Da oltre un anno piccoli supporti neri utilizzati nei depuratori continuano a comparire sui litorali: dai primi ritrovamenti alla foce dell’Adige fino alla Romagna e alla Puglia. Plastic Free: “Raccoglierli non basta, bisogna fermare l’origine del problema”
Il mistero dei piccoli dischetti neri di plastica che da oltre un anno vengono ritrovati sulle spiagge dell’Adriatico non è ancora risolto. Le nuove segnalazioni arrivate dalla costa romagnola e dalla Puglia confermano che il fenomeno continua a interessare aree sempre più ampie, dopo i primi ritrovamenti avvenuti nel gennaio 2025 alla foce dell’Adige, in Veneto.
A lanciare nuovamente l’allarme è Plastic Free Onlus, che chiede alle autorità competenti di individuare rapidamente la fonte della dispersione e interrompere l’arrivo in mare di questi materiali.
Cosa sono i dischetti neri trovati sulle spiagge
Non si tratta di normali frammenti di plastica, ma di supporti utilizzati negli impianti di depurazione delle acque reflue.
Sono piccoli elementi, chiamati carrier, impiegati nei sistemi biologici di trattamento delle acque: la loro superficie permette ai microrganismi di svilupparsi e svolgere i processi necessari alla depurazione.
Insieme ai dischetti, i volontari hanno trovato anche frammenti di guaine plastiche e piccoli tubi corrugati, elementi che fanno ipotizzare una possibile origine comune.
Da dove arrivano? L’ipotesi del depuratore
L’origine della dispersione non è stata ancora identificata. Tra le ipotesi più accreditate c’è quella di un problema in un impianto di depurazione situato nel bacino dell’Adige.
Un guasto, un malfunzionamento o un sistema di contenimento non adeguato potrebbero aver consentito la fuoriuscita dei materiali, successivamente trasportati dal fiume fino al mare e poi lungo la costa adriatica.

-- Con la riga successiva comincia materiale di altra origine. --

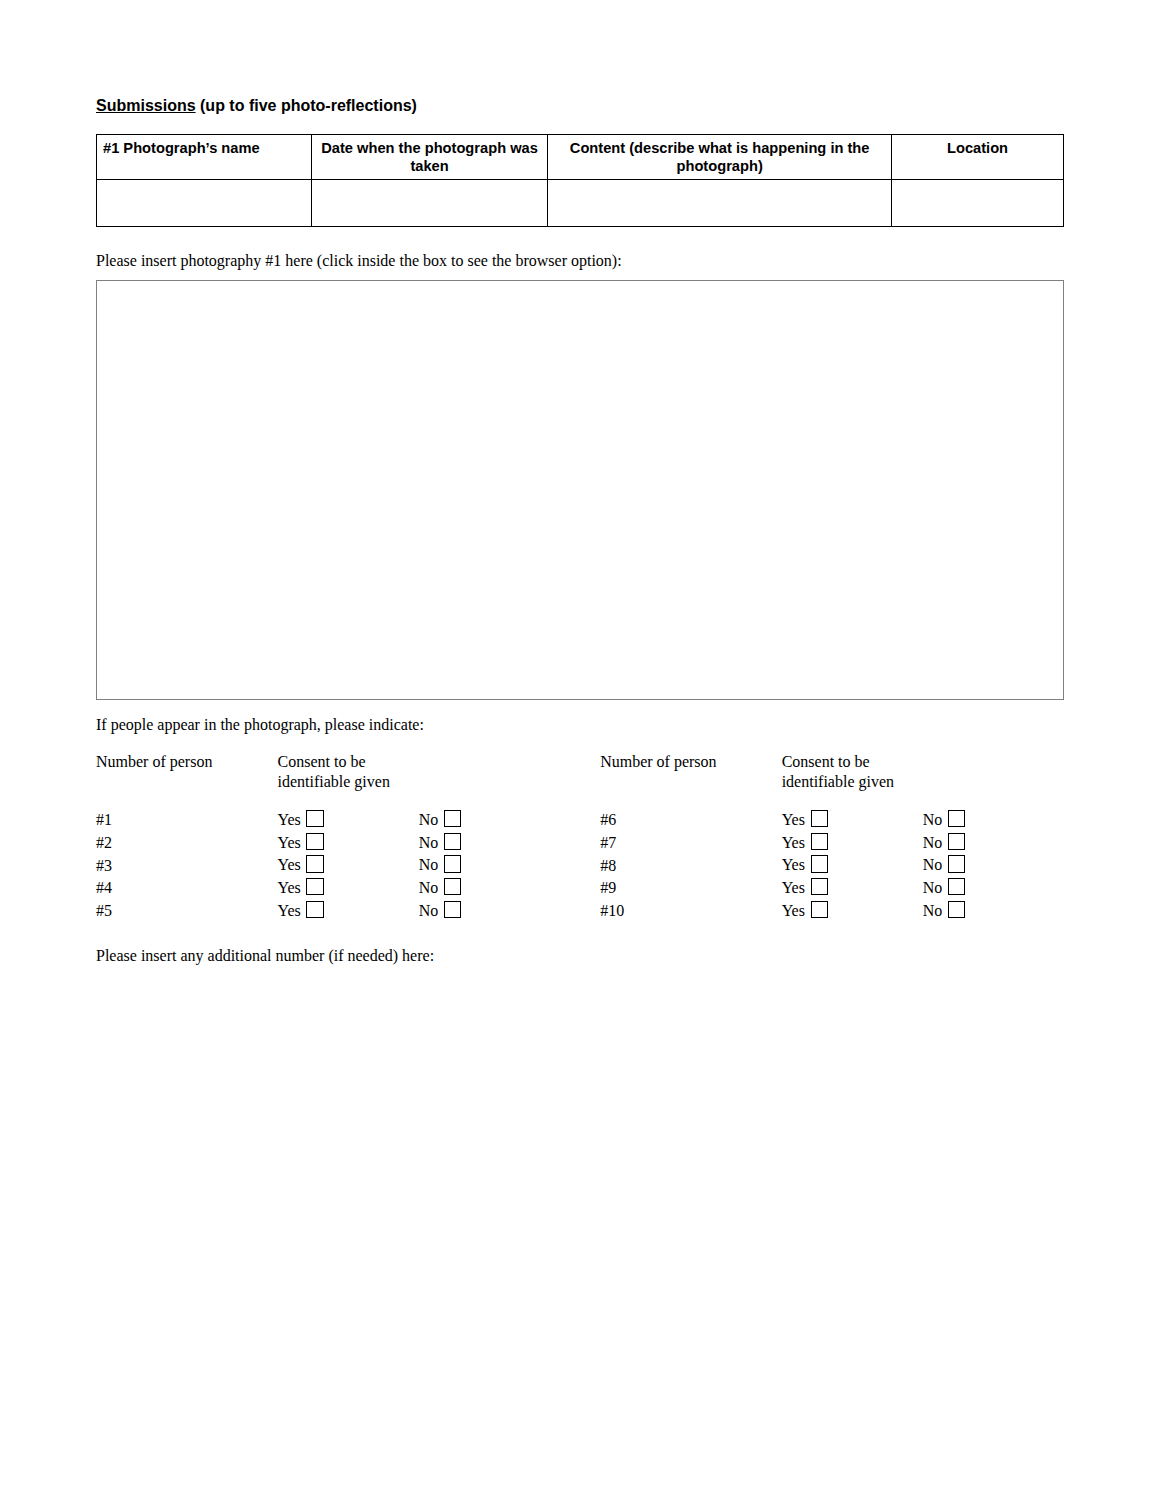Submissions (up to five photo-reflections)
| #1 Photograph’s name | Date when the photograph was taken | Content (describe what is happening in the photograph) | Location |
| --- | --- | --- | --- |
Please insert photography #1 here (click inside the box to see the browser option):
If people appear in the photograph, please indicate:
| Number of person | Consent to be identifiable given | | Number of person | Consent to be identifiable given |
| --- | --- | --- | --- | --- |
| #1 | Yes | No | | #6 | Yes | No |
| #2 | Yes | No | | #7 | Yes | No |
| #3 | Yes | No | | #8 | Yes | No |
| #4 | Yes | No | | #9 | Yes | No |
| #5 | Yes | No | | #10 | Yes | No |
Please insert any additional number (if needed) here:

La distribuzione dei ritrovamenti sembra rafforzare questa ipotesi: le concentrazioni più elevate sono state registrate inizialmente nell’area di Rosolina Mare, vicino alla foce dell’Adige, ma nuovi ritrovamenti sono stati segnalati anche a Chioggia, Sottomarina, Isola Verde, lungo il corso dell’Adige nel Veronese, sulla costa romagnola e in Puglia.
Migliaia di frammenti monitorati dai volontari
Durante il “Weekend del Mare” organizzato da Plastic Free lo scorso maggio, i monitoraggi effettuati secondo il protocollo ISPRA e le indicazioni europee hanno rilevato la presenza di 87 dischetti in tratti campione di 100 metri tra Chioggia, Rosolina Mare, Porto Viro e Porto Tolle.
Le successive attività di raccolta lungo la costa veneta hanno confermato la presenza di nuovi materiali sugli arenili, segnale che la dispersione potrebbe essere ancora in corso.
“Non basta raccoglierli, bisogna fermare la dispersione”
«Siamo stati i primi a segnalare la presenza dei dischetti spiaggiati a Rosolina nel gennaio 2025 – ricorda Riccardo Mancin, referente Plastic Free -. L’auspicio era che si arrivasse rapidamente a capire cosa fossero, da dove arrivassero e a intervenire per risolvere il problema».
Secondo l’associazione, la sola raccolta dei materiali sulle spiagge non è sufficiente: serve individuare l’impianto o la causa della perdita per evitare nuove dispersioni.
«Ci preoccupa l’impatto ambientale di questi dischetti, a cui si aggiungono quantità importanti di pezzi di tubi corrugati – aggiunge Mancin -. È necessario arrivare fino in fondo alla questione».